The Delta-Method and Autograd
One of the reasons I’m really excited about autograd is because it enables me to be able to transform my abstract parameters into business-logic. Let me explain with an example. Suppose I am modeling customer churn, and I have fitted a Weibull survival model using maximum likelihood estimation. I have two parameter estimates: lambda-hat and rho-hat. I also have their covariance matrix, which tells me how much uncertainty is present in the estimates (in lifelines, this is under the variance_matrix_
property). From this, I can plot the survival curve, which is fine, but what I really want is a measure of lifetime value.
Suppose customers give us $10 each time period for the first 3 time periods, and then $30 each time period afterwards. For a single user, the average LTV (up to timeline
) calculation might look like:
# create a Weibull model with fake data
wf = WeibullFitter().fit(np.arange(1, 100))

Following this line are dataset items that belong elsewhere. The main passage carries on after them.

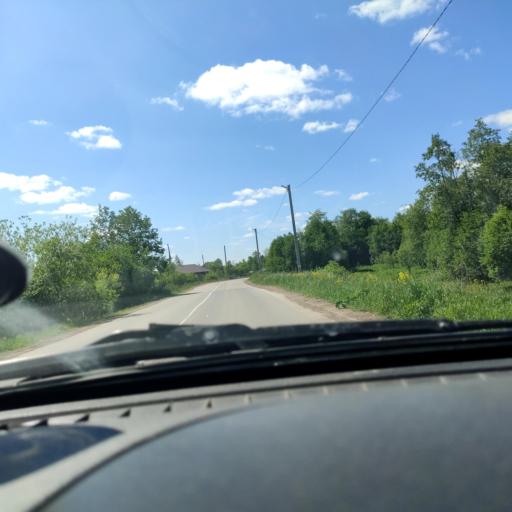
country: RU
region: Perm
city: Kukushtan
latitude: 57.6491
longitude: 56.5193
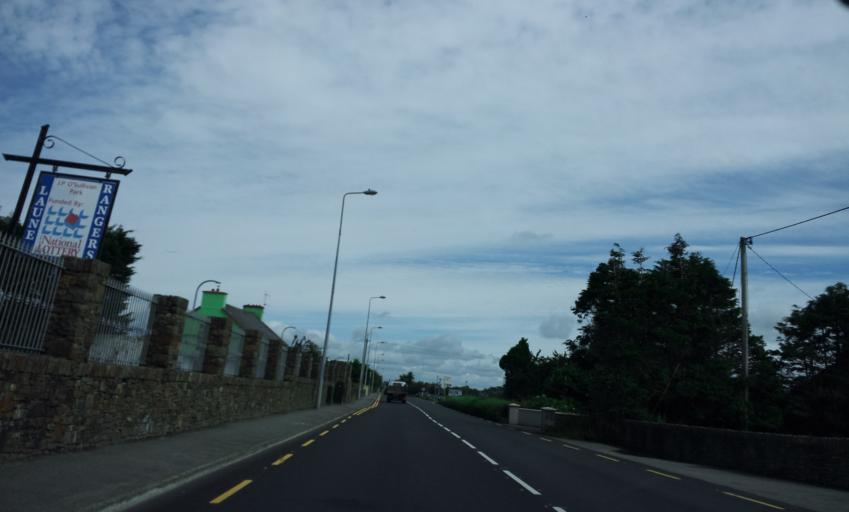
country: IE
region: Munster
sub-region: Ciarrai
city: Killorglin
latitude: 52.1043
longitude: -9.8002
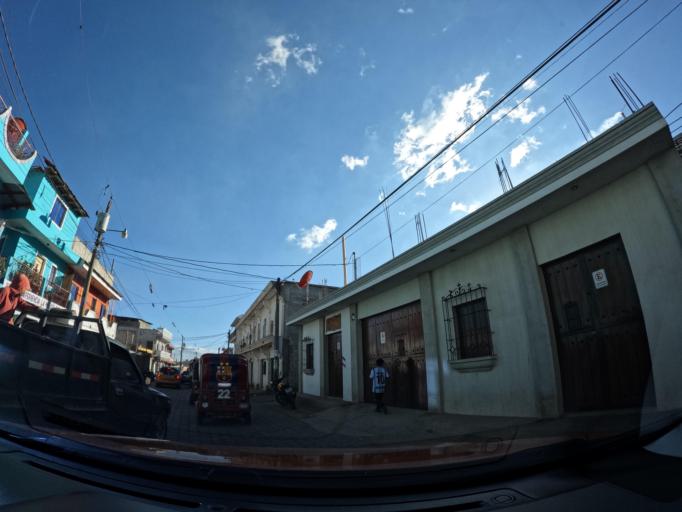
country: GT
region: Sacatepequez
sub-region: Municipio de Santa Maria de Jesus
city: Santa Maria de Jesus
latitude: 14.4911
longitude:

from autograd import numpy as np
def LTV(params, timeline):
lambda_, rho_ = params
sf = np.exp(-(timeline/lambda_) ** rho_)
clv = 10 * (timeline <= 3) * sf + 30 * (timeline > 3) * sf
return clv.sum()
timeline = np.arange(10)
params = np.array([wf.lambda_, wf.rho_])
LTV(params, timeline)
# 214.76
This gives me a point estimate. But I also want the variance, since there is uncertainty in lambda-hat and rho-hat. There is a technique called the delta-method that allows me to transform variance from one domain to another. But to use that, I need the gradient of LTV w.r.t to lambda and rho. For this problem, I could probably write out the gradient, but it would be messy and error-prone. I can use autograd instead to do this.
from autograd import grad
gradient_LTV = grad(LTV)
gradient_LTV(params, timeline)
# array([ 0.15527043, 10.78900217])
The output of the above is the gradient at the params
value. Very easy. Now, if I want the variance of the LTV, the delta methods tells me to multiply gradient by the covariance matrix and the gradient’s transpose (check: this should return a scalar and not a vector/matrix):
var = gradient_LTV(params, timeline)\
.dot(wf.variance_matrix_)\
.dot(gradient_LTV(params, timeline))
# 3.127
So, my best estimate of LTV (at timeline=10) is 214.76 (3.127). From this, we can build confidence intervals, etc.